■ Problem to work on ■
Please report each line of the data below that contains "back".

Dataset items:
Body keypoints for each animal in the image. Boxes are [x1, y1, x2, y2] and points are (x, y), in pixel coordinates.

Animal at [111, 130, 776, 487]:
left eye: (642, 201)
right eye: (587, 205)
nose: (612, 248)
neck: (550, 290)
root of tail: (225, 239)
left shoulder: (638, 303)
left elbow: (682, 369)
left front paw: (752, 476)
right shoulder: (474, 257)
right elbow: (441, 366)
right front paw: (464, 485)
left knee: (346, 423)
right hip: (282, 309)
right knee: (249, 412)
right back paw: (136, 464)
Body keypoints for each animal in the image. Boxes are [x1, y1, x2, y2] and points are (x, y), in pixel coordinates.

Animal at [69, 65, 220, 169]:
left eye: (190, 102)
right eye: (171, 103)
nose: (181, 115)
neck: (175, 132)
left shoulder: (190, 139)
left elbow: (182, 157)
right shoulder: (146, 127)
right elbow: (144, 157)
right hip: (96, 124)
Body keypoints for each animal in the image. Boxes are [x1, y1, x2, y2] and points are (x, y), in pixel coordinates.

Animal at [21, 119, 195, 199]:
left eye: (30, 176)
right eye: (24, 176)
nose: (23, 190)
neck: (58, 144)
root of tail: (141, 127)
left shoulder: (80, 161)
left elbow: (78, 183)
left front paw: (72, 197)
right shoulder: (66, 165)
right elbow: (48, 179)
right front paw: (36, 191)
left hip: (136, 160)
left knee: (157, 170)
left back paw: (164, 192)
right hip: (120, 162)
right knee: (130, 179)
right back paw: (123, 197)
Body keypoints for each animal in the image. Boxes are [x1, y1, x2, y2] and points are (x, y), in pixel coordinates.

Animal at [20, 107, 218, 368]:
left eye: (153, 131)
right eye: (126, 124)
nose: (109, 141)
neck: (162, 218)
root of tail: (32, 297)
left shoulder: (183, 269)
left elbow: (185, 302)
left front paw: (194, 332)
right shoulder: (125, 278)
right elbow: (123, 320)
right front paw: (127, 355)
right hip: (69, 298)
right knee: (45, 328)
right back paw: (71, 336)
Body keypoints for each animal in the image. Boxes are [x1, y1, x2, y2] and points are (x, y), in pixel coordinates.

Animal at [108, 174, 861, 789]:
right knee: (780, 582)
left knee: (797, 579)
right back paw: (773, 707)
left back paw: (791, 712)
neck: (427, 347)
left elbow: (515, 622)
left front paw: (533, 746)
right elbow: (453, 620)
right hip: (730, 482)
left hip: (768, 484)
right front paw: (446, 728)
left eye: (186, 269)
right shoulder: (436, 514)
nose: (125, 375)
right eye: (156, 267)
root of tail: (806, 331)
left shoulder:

...

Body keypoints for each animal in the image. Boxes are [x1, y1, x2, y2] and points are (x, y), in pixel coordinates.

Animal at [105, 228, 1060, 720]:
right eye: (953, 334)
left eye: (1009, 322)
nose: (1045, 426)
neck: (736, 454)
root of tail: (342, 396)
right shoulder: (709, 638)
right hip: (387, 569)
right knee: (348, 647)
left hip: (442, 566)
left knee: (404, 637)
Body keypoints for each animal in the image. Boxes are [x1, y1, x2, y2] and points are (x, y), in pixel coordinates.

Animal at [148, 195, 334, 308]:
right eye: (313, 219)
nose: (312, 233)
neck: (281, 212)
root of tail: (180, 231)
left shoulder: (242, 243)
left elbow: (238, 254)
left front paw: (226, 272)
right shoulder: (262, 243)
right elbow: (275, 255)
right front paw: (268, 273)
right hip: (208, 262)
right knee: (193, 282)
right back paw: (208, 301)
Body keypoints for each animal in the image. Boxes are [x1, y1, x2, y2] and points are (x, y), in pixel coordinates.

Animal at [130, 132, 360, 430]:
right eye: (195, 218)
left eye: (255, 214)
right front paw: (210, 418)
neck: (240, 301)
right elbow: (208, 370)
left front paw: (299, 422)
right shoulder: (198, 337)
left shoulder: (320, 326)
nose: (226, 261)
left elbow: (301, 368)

--

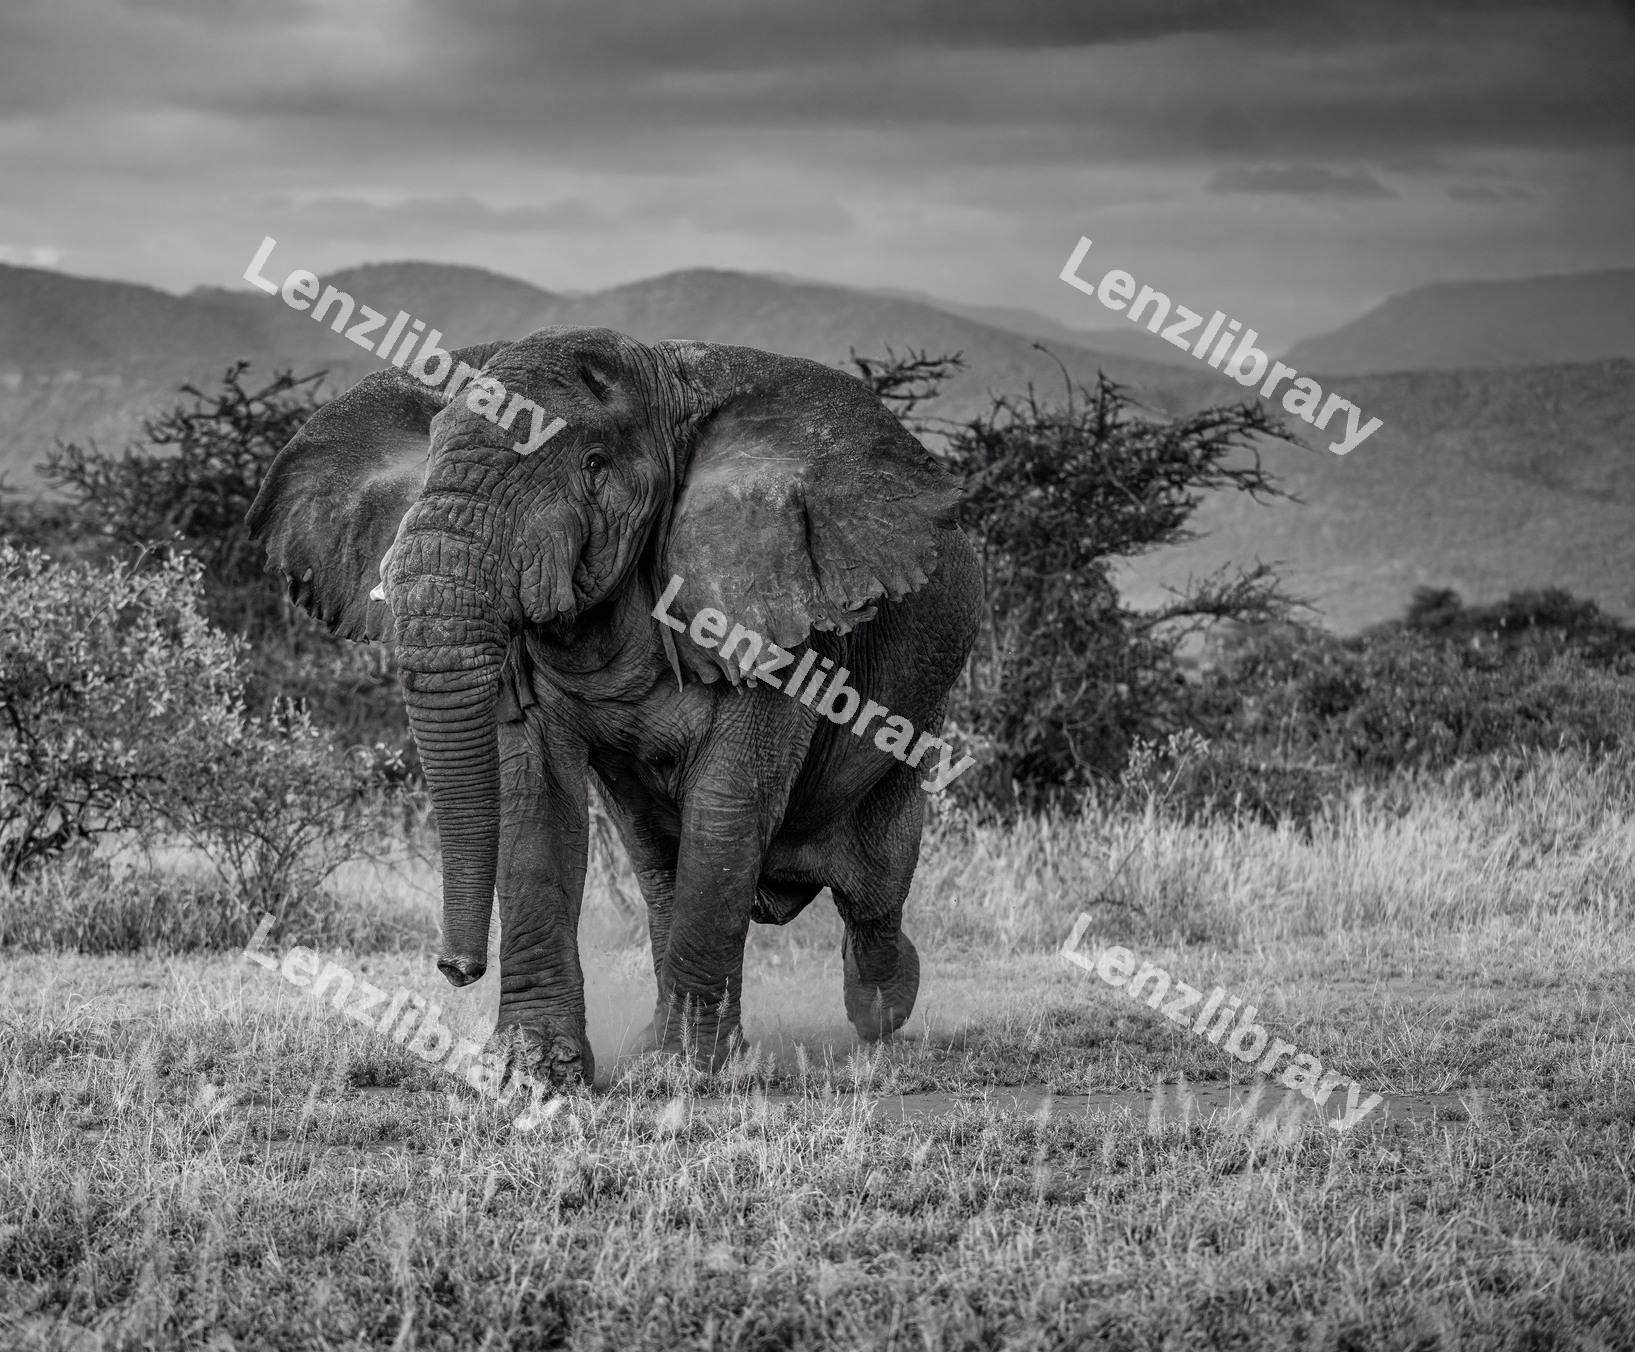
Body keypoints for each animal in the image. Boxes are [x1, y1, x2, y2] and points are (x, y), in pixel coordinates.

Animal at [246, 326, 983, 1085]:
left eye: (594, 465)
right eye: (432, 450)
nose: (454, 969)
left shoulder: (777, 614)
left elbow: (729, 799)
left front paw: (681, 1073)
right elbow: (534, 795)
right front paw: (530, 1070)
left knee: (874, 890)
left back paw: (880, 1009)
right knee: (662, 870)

■ Written answer ■
right back paw: (136, 464)
left back paw: (164, 192)
right back paw: (123, 197)
right back paw: (71, 336)
right back paw: (773, 707)
left back paw: (791, 712)
right back paw: (208, 301)
left back paw: (880, 1009)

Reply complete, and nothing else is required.